The span to copy runs from the line containing "image of papillary" to the last line below. Copy it exactly, with nothing else.

## Dataset content
- Opening Delimiter -
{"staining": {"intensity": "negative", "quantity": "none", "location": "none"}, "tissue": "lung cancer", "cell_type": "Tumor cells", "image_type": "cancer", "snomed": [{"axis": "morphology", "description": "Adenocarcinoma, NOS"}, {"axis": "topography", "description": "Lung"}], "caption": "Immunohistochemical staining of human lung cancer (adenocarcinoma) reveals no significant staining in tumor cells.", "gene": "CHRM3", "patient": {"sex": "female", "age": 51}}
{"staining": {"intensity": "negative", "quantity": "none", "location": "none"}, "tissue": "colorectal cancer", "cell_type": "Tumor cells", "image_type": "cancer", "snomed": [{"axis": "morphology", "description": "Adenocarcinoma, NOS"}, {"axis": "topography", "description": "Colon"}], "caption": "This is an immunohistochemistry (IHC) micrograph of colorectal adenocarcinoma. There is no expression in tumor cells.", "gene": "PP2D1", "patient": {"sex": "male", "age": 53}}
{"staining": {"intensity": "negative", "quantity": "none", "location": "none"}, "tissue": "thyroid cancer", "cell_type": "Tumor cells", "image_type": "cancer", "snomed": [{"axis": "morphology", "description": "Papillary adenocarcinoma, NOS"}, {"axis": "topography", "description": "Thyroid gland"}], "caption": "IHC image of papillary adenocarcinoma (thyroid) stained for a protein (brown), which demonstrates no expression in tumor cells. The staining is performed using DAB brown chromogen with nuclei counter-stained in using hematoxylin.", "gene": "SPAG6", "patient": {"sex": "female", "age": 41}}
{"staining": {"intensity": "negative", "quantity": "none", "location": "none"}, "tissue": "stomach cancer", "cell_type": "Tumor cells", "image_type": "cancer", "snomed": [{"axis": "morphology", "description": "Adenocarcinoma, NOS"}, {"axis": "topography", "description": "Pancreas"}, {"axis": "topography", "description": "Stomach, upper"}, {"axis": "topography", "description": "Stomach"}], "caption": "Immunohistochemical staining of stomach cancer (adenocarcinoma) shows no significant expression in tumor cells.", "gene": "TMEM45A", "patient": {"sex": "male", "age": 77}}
- Closing Delimiter -
## Exercise result
{"staining": {"intensity": "negative", "quantity": "none", "location": "none"}, "tissue": "thyroid cancer", "cell_type": "Tumor cells", "image_type": "cancer", "snomed": [{"axis": "morphology", "description": "Papillary adenocarcinoma, NOS"}, {"axis": "topography", "description": "Thyroid gland"}], "caption": "IHC image of papillary adenocarcinoma (thyroid) stained for a protein (brown), which demonstrates no expression in tumor cells. The staining is performed using DAB brown chromogen with nuclei counter-stained in using hematoxylin.", "gene": "SPAG6", "patient": {"sex": "female", "age": 41}}
{"staining": {"intensity": "negative", "quantity": "none", "location": "none"}, "tissue": "stomach cancer", "cell_type": "Tumor cells", "image_type": "cancer", "snomed": [{"axis": "morphology", "description": "Adenocarcinoma, NOS"}, {"axis": "topography", "description": "Pancreas"}, {"axis": "topography", "description": "Stomach, upper"}, {"axis": "topography", "description": "Stomach"}], "caption": "Immunohistochemical staining of stomach cancer (adenocarcinoma) shows no significant expression in tumor cells.", "gene": "TMEM45A", "patient": {"sex": "male", "age": 77}}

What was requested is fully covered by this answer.